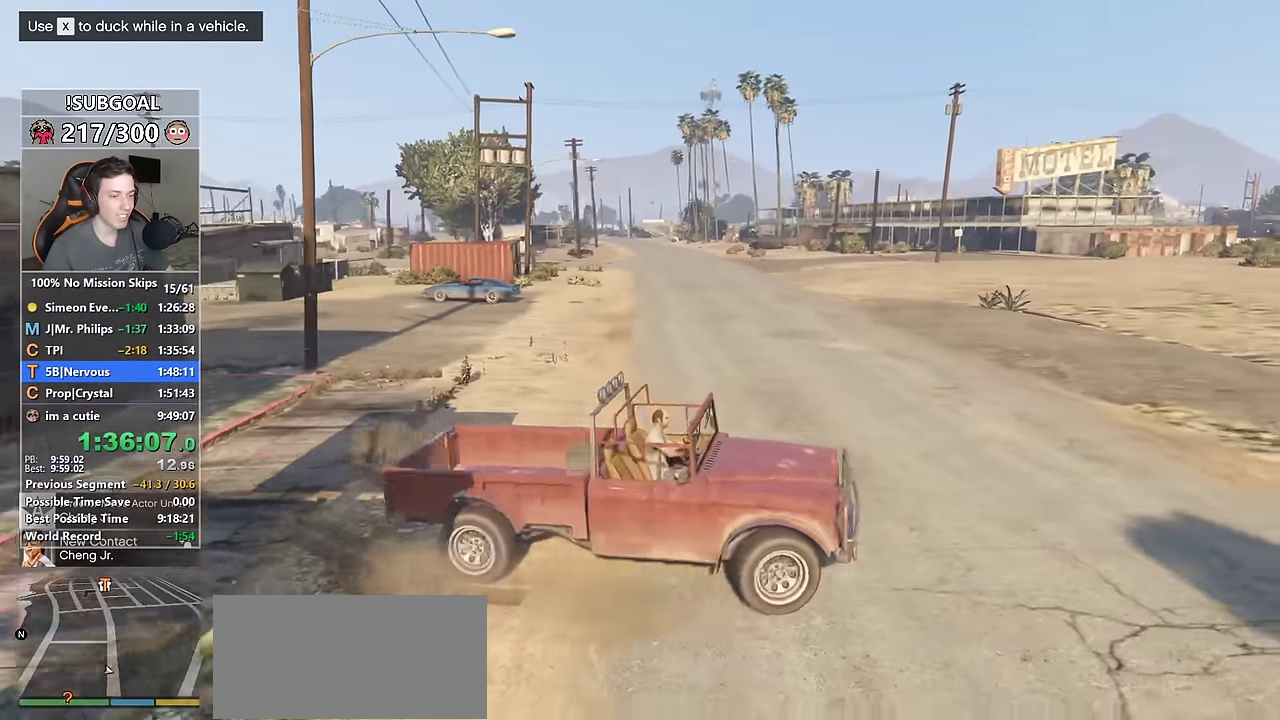
{"keys": ["a", "w"], "mouse": [], "events": []}
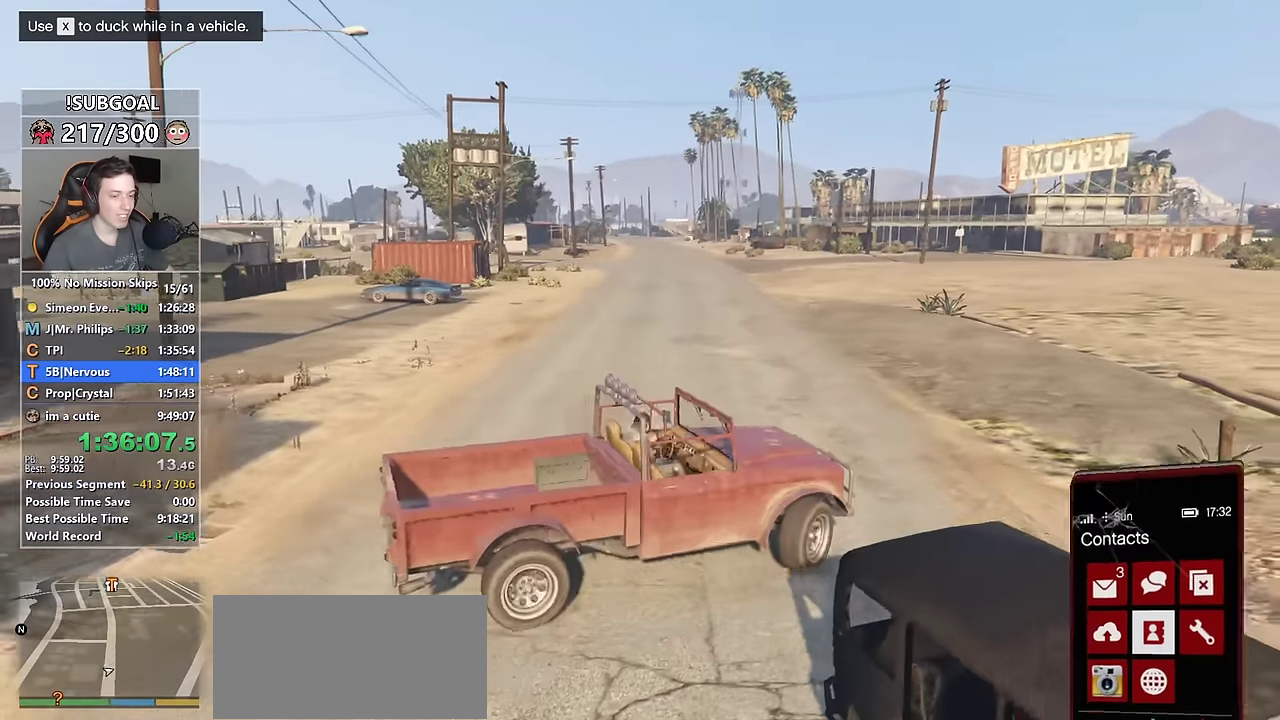
{"keys": ["w"], "mouse": ["wheel_down"], "events": [[300, "mouse_left", "down"], [367, "mouse_left", "up"], [400, "mouse_wheel_down", "down"], [450, "a", "up"]]}
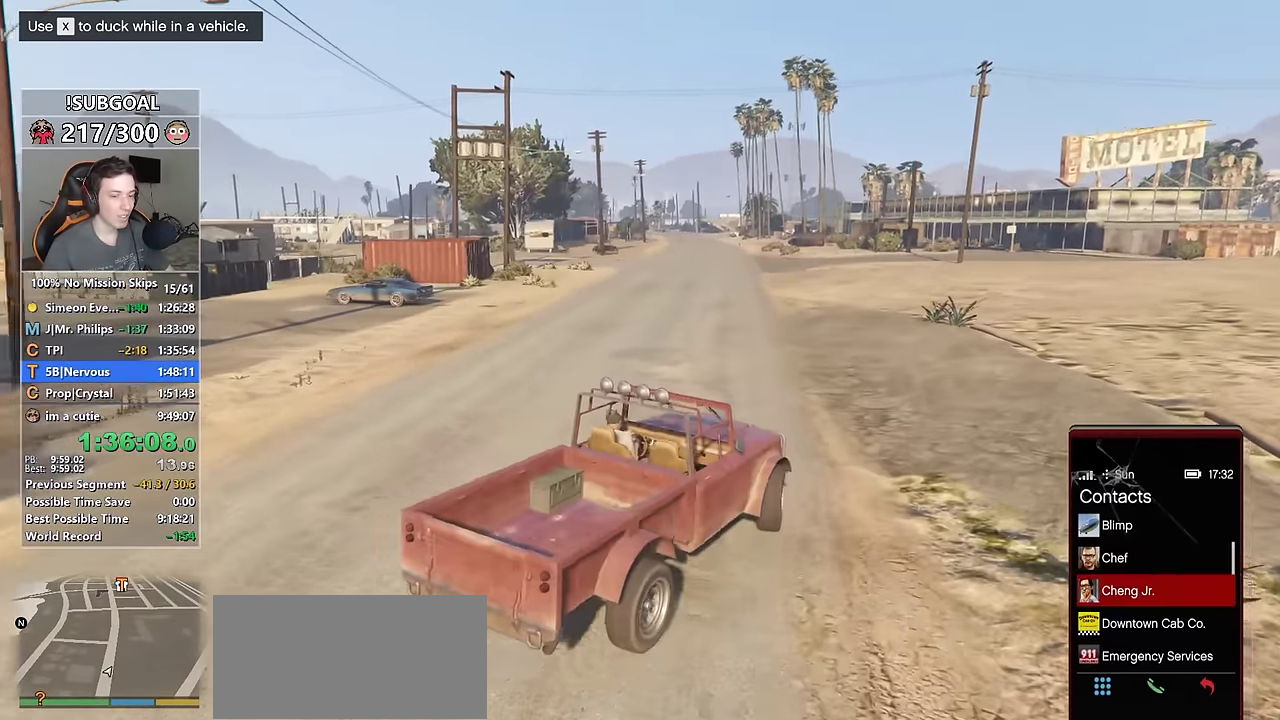
{"keys": ["w"], "mouse": ["right"], "events": [[50, "mouse_wheel_down", "up"], [467, "mouse_right", "down"]]}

-*-*-

## WHAT THE TASK REQUIRES
Please give the material above again in full, with no pictures in your version.

## PROBLEM SOLUTION
{"keys": ["a", "w"], "mouse": [], "events": []}
{"keys": ["w"], "mouse": ["wheel_down"], "events": [[300, "mouse_left", "down"], [367, "mouse_left", "up"], [400, "mouse_wheel_down", "down"], [450, "a", "up"]]}
{"keys": ["w"], "mouse": ["right"], "events": [[50, "mouse_wheel_down", "up"], [467, "mouse_right", "down"]]}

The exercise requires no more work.